*Work required*.
For the data that follows, give the number of lines in which "null" appears. Add nothing to it.

[Dataset entries]
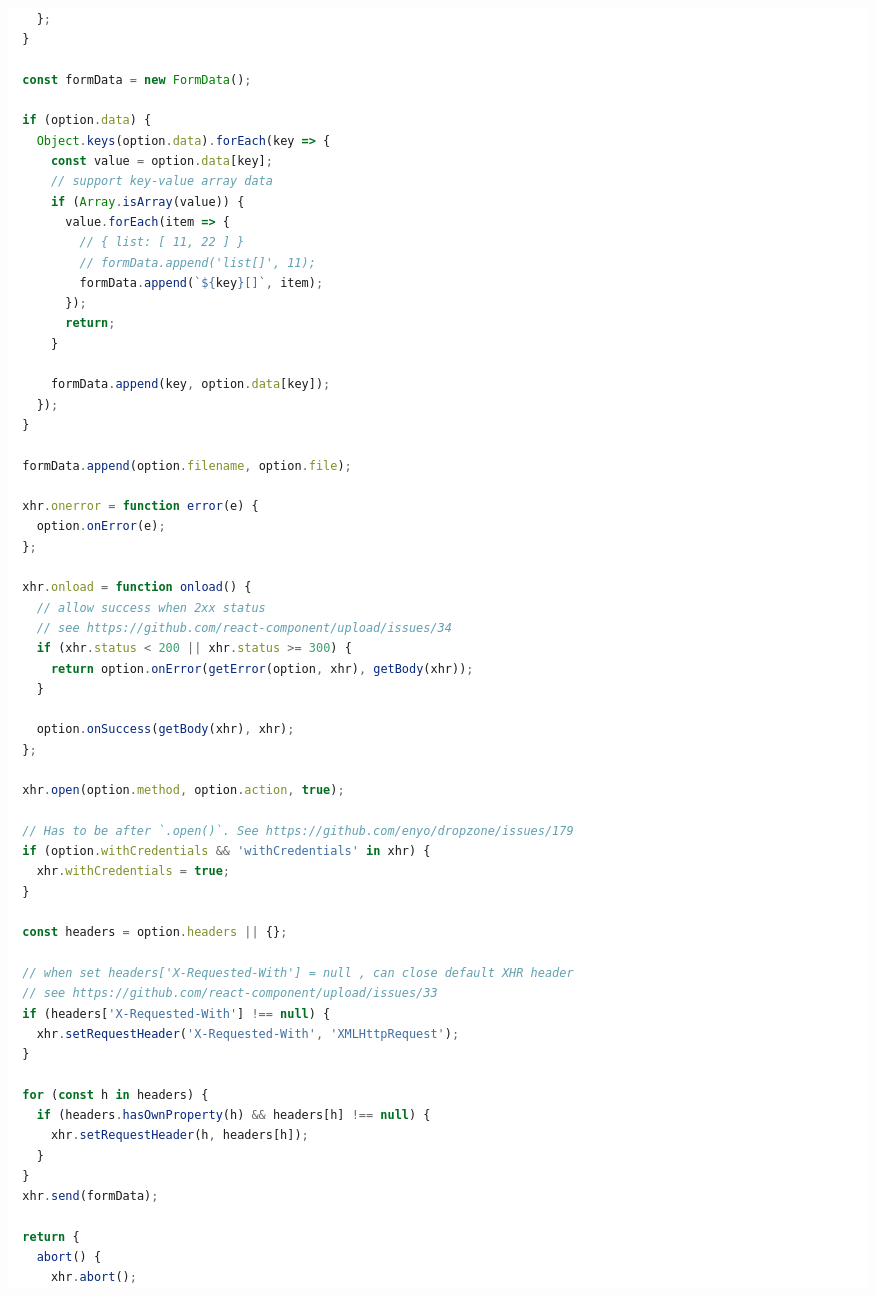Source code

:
 ```js
    };
  }

  const formData = new FormData();

  if (option.data) {
    Object.keys(option.data).forEach(key => {
      const value = option.data[key];
      // support key-value array data
      if (Array.isArray(value)) {
        value.forEach(item => {
          // { list: [ 11, 22 ] }
          // formData.append('list[]', 11);
          formData.append(`${key}[]`, item);
        });
        return;
      }

      formData.append(key, option.data[key]);
    });
  }

  formData.append(option.filename, option.file);

  xhr.onerror = function error(e) {
    option.onError(e);
  };

  xhr.onload = function onload() {
    // allow success when 2xx status
    // see https://github.com/react-component/upload/issues/34
    if (xhr.status < 200 || xhr.status >= 300) {
      return option.onError(getError(option, xhr), getBody(xhr));
    }

    option.onSuccess(getBody(xhr), xhr);
  };

  xhr.open(option.method, option.action, true);

  // Has to be after `.open()`. See https://github.com/enyo/dropzone/issues/179
  if (option.withCredentials && 'withCredentials' in xhr) {
    xhr.withCredentials = true;
  }

  const headers = option.headers || {};

  // when set headers['X-Requested-With'] = null , can close default XHR header
  // see https://github.com/react-component/upload/issues/33
  if (headers['X-Requested-With'] !== null) {
    xhr.setRequestHeader('X-Requested-With', 'XMLHttpRequest');
  }

  for (const h in headers) {
    if (headers.hasOwnProperty(h) && headers[h] !== null) {
      xhr.setRequestHeader(h, headers[h]);
    }
  }
  xhr.send(formData);

  return {
    abort() {
      xhr.abort();
```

*Task response*.
3